Eine neue Kreativität
Bei Digitaize geht es um Kreativität und Musik, mehr als um Technik. Für die zwei Erfinder war es eine kompositorische Notwendigkeit, sich auf diese neue Weise mit dem Instrument auseinanderzusetzen. Dabei ging es um eine Neudefinition des Instruments und eine sinnvollere Verknüpfung mit der Elektronik.
Infolge des Backgrounds als klassische Musiker gab es eine Affinität für das akustische Musikinstrument. Musizieren setzt die Entwicklung feinmotorischer Fähigkeiten voraus, und die sind eine wichtige Quelle für Kreativität, Ausdruck und menschliche Authentizität in der Musik. Diese Feinheiten des Ausdrucks gibt es im Bereich der digitalen und/oder virtuellen Musikinstrumente noch lange nicht. Digitaize verspricht aber, diesen Mehrwert aufrechtzuerhalten und in das Digitale zu übersetzen. Im Gefolge dieser technologischen Erweiterung entstehen auch neue akustische Instrumente.
Heute gibt es in den unterschiedlichsten Genres sehr viele MusikerInnen, die sich kreativ mit ihrem Instrument beschäftigen, die komponieren, experimentieren, improvisieren und mit Elektronik arbeiten. Genau für diese Musikerinnen und Musiker ist diese Technologie gedacht.
Die Entwickler
Entwickelt wurde Digitaize 2016 von Rafal Zalech und Alessandro Baticci – beide Musiker, Komponisten und Instrumentalisten.
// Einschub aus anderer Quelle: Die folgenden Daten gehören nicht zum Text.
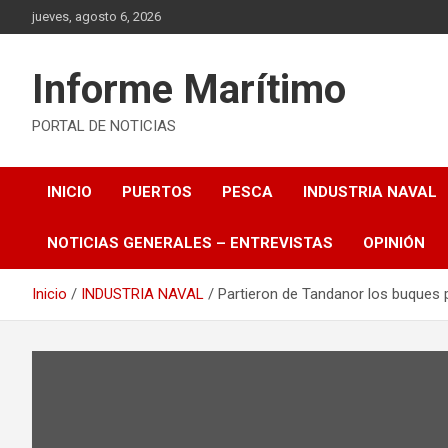
Saltar
jueves, agosto 6, 2026
al
contenido
Informe Marítimo
PORTAL DE NOTICIAS
INICIO
PUERTOS
PESCA
INDUSTRIA NAVAL
NOTICIAS GENERALES – ENTREVISTAS
OPINIÓN
Inicio
INDUSTRIA NAVAL
Partieron de Tandanor los buques 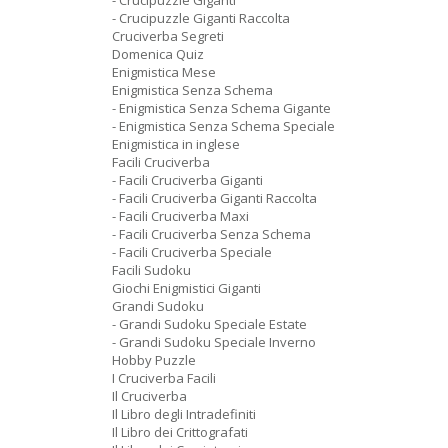
- Crucipuzzle Giganti
- Crucipuzzle Giganti Raccolta
Cruciverba Segreti
Domenica Quiz
Enigmistica Mese
Enigmistica Senza Schema
- Enigmistica Senza Schema Gigante
- Enigmistica Senza Schema Speciale
Enigmistica in inglese
Facili Cruciverba
- Facili Cruciverba Giganti
- Facili Cruciverba Giganti Raccolta
- Facili Cruciverba Maxi
- Facili Cruciverba Senza Schema
- Facili Cruciverba Speciale
Facili Sudoku
Giochi Enigmistici Giganti
Grandi Sudoku
- Grandi Sudoku Speciale Estate
- Grandi Sudoku Speciale Inverno
Hobby Puzzle
I Cruciverba Facili
Il Cruciverba
Il Libro degli Intradefiniti
Il Libro dei Crittografati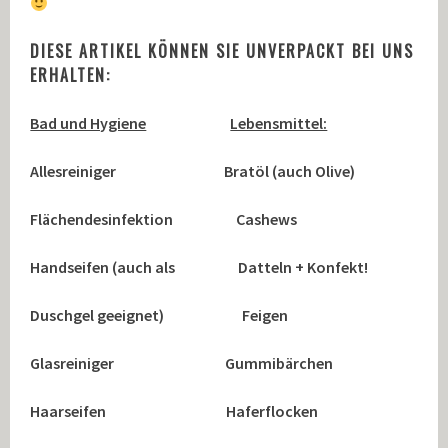
DIESE ARTIKEL KÖNNEN SIE UNVERPACKT BEI UNS
ERHALTEN:
Bad und Hygiene
Lebensmittel:
Allesreiniger Bratöl (auch Olive)
Flächendesinfektion Cashews
Handseifen (auch als Datteln + Konfekt!
Duschgel geeignet) Feigen
Glasreiniger Gummibärchen
Haarseifen Haferflocken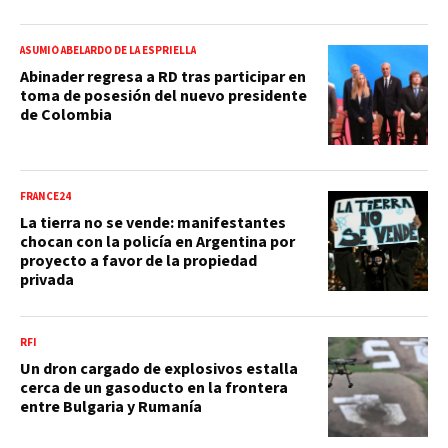
ASUMIÓ ABELARDO DE LA ESPRIELLA
Abinader regresa a RD tras participar en
toma de posesión del nuevo presidente
de Colombia
FRANCE24
La tierra no se vende: manifestantes
chocan con la policía en Argentina por
proyecto a favor de la propiedad
privada
RFI
Un dron cargado de explosivos estalla
cerca de un gasoducto en la frontera
entre Bulgaria y Rumanía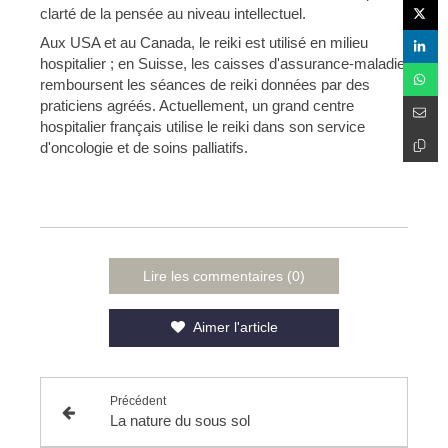
clarté de la pensée au niveau intellectuel.
Aux USA et au Canada, le reiki est utilisé en milieu
hospitalier ; en Suisse, les caisses d'assurance-maladie
remboursent les séances de reiki données par des
praticiens agréés. Actuellement, un grand centre
hospitalier français utilise le reiki dans son service
d'oncologie et de soins palliatifs.
Lire les commentaires (0)
Aimer l'article
Précédent
La nature du sous sol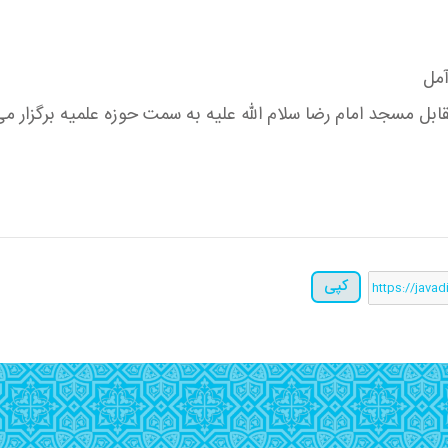
آمل
کپی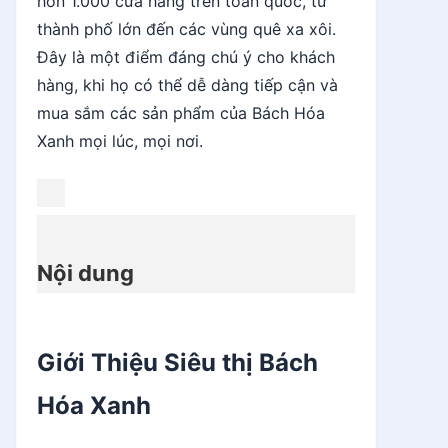
hơn 1.000 cửa hàng trên toàn quốc, từ
thành phố lớn đến các vùng quê xa xôi.
Đây là một điểm đáng chú ý cho khách
hàng, khi họ có thể dễ dàng tiếp cận và
mua sắm các sản phẩm của Bách Hóa
Xanh mọi lúc, mọi nơi.
Nội dung
Giới Thiệu Siêu thị Bách
Hóa Xanh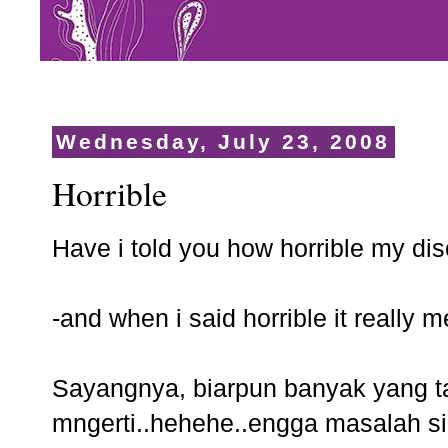
Wednesday, July 23, 2008
Horrible
Have i told you how horrible my dis
-and when i said horrible it really m
Sayangnya, biarpun banyak yang ta
mngerti..hehehe..engga masalah si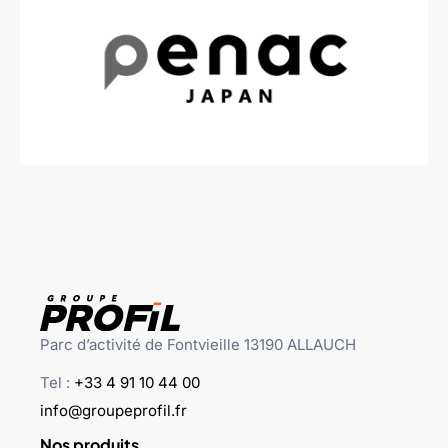
Parc d’activité de Fontvieille 13190 ALLAUCH
Tel :
+33 4 91 10 44 00
info@groupeprofil.fr
Nos produits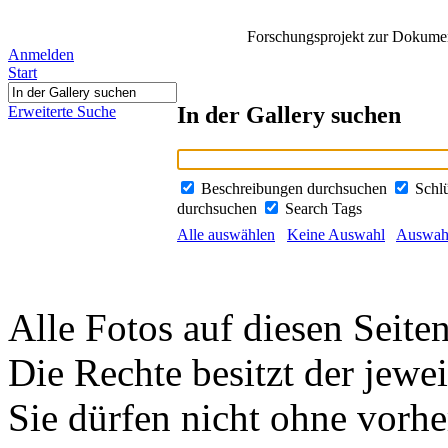
Forschungsprojekt zur Dokument
Anmelden
Start
In der Gallery suchen
Erweiterte Suche
Beschreibungen durchsuchen
Schl
durchsuchen
Search Tags
Alle auswählen
Keine Auswahl
Auswahl
Alle Fotos auf diesen Seiten
Die Rechte besitzt der jewei
Sie dürfen nicht ohne vorh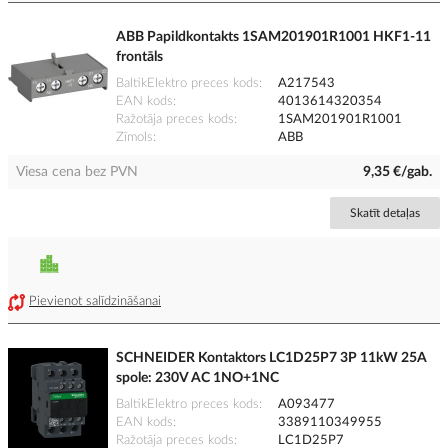
ABB Papildkontakts 1SAM201901R1001 HKF1-11
frontāls
BaltikElektro preces kods
A217543
EAN kods
4013614320354
Ražotāja preces kods
1SAM201901R1001
Zīmols
ABB
Viesa cena bez PVN
9,35 €/gab.
Skatīt detaļas
Pievienot salīdzināšanai
SCHNEIDER Kontaktors LC1D25P7 3P 11kW 25A
spole: 230V AC 1NO+1NC
BaltikElektro preces kods
A093477
EAN kods
3389110349955
Ražotāja preces kods
LC1D25P7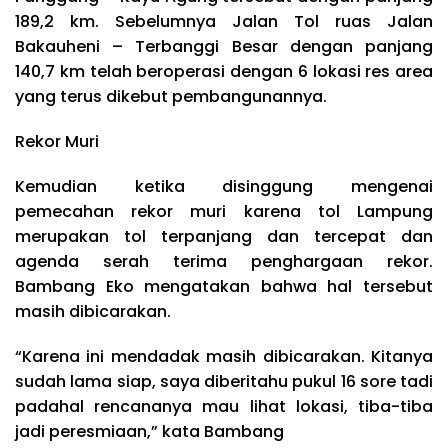
189,2 km. Sebelumnya Jalan Tol ruas Jalan
Bakauheni – Terbanggi Besar dengan panjang
140,7 km telah beroperasi dengan 6 lokasi res area
yang terus dikebut pembangunannya.
Rekor Muri
Kemudian ketika disinggung mengenai
pemecahan rekor muri karena tol Lampung
merupakan tol terpanjang dan tercepat dan
agenda serah terima penghargaan rekor.
Bambang Eko mengatakan bahwa hal tersebut
masih dibicarakan.
“Karena ini mendadak masih dibicarakan. Kitanya
sudah lama siap, saya diberitahu pukul 16 sore tadi
padahal rencananya mau lihat lokasi, tiba-tiba
jadi peresmiaan,” kata Bambang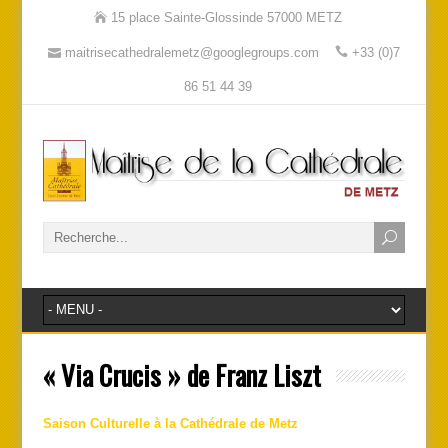
15 place Sainte-Glossinde 57000 METZ
maitrisecathedralemetz@googlegroups.com
+33 (0)7
86 51 44 39
« Via Crucis » de Franz Liszt
Saison Culturelle à la Cathédrale de Metz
Auf der Suche nach neuen Ausdrucksmöglichkeiten auf ihren Instrumenten trafen sie einander an der Universität für Musik und darstellende Kunst in Wien. So begann eine musikalische und unternehmerische Zusammenarbeit, die bis heute andauert. Seit 2023 entwickeln sie Digitaize gemeinsam mit einem Industriepartner.
Kein Wunder, dass eine solche Technologie das Interesse eines Unternehmens erweckte, das Innovation im Wappen führt – C.Bechstein Digital. Die „digitale“ Seite des Klavierkonzerns C. Bechstein entwickelt innovative kreative Technologien für und jenseits des Klaviers. Von besonderem Interesse ist die Möglichkeit, Digitaize im Bereich der Musikerziehung einzusetzen.
Alessandro Baticci und Rafal Zalech.
Alessandro Baticci
Alessandro Baticci (Mailand, 1991) agiert an der Schnittstelle zwischen Musik und Technologie. Als Komponist, Flötist und Performer ist Alessandro international im Bereich der zeitgenössischer Musik und der elektroakustischen Klangkunst tätig. Alessandro ist außerdem leidenschaftlicher Unternehmer, Erfinder und Produktdesigner. Er entwickelte innovative elektroakustische Instrumente, digital augmentierte Musikinstrumente, Sound Libraries, sowie Klang- und Ergonomikvorrichtungen für akustische Musikinstrumente. Alessandro ist als Lecturer und Workshopsleiter an verschiedenen Universitäten und Instituten weltweit zu Gast. Aktuell ist Alessandro Produkt Manager für Digitaize bei C. Bechstein Digital. Studium in Komposition, Flöte, Tonmeister und Multimediakunst in Mailand, Wien und Graz.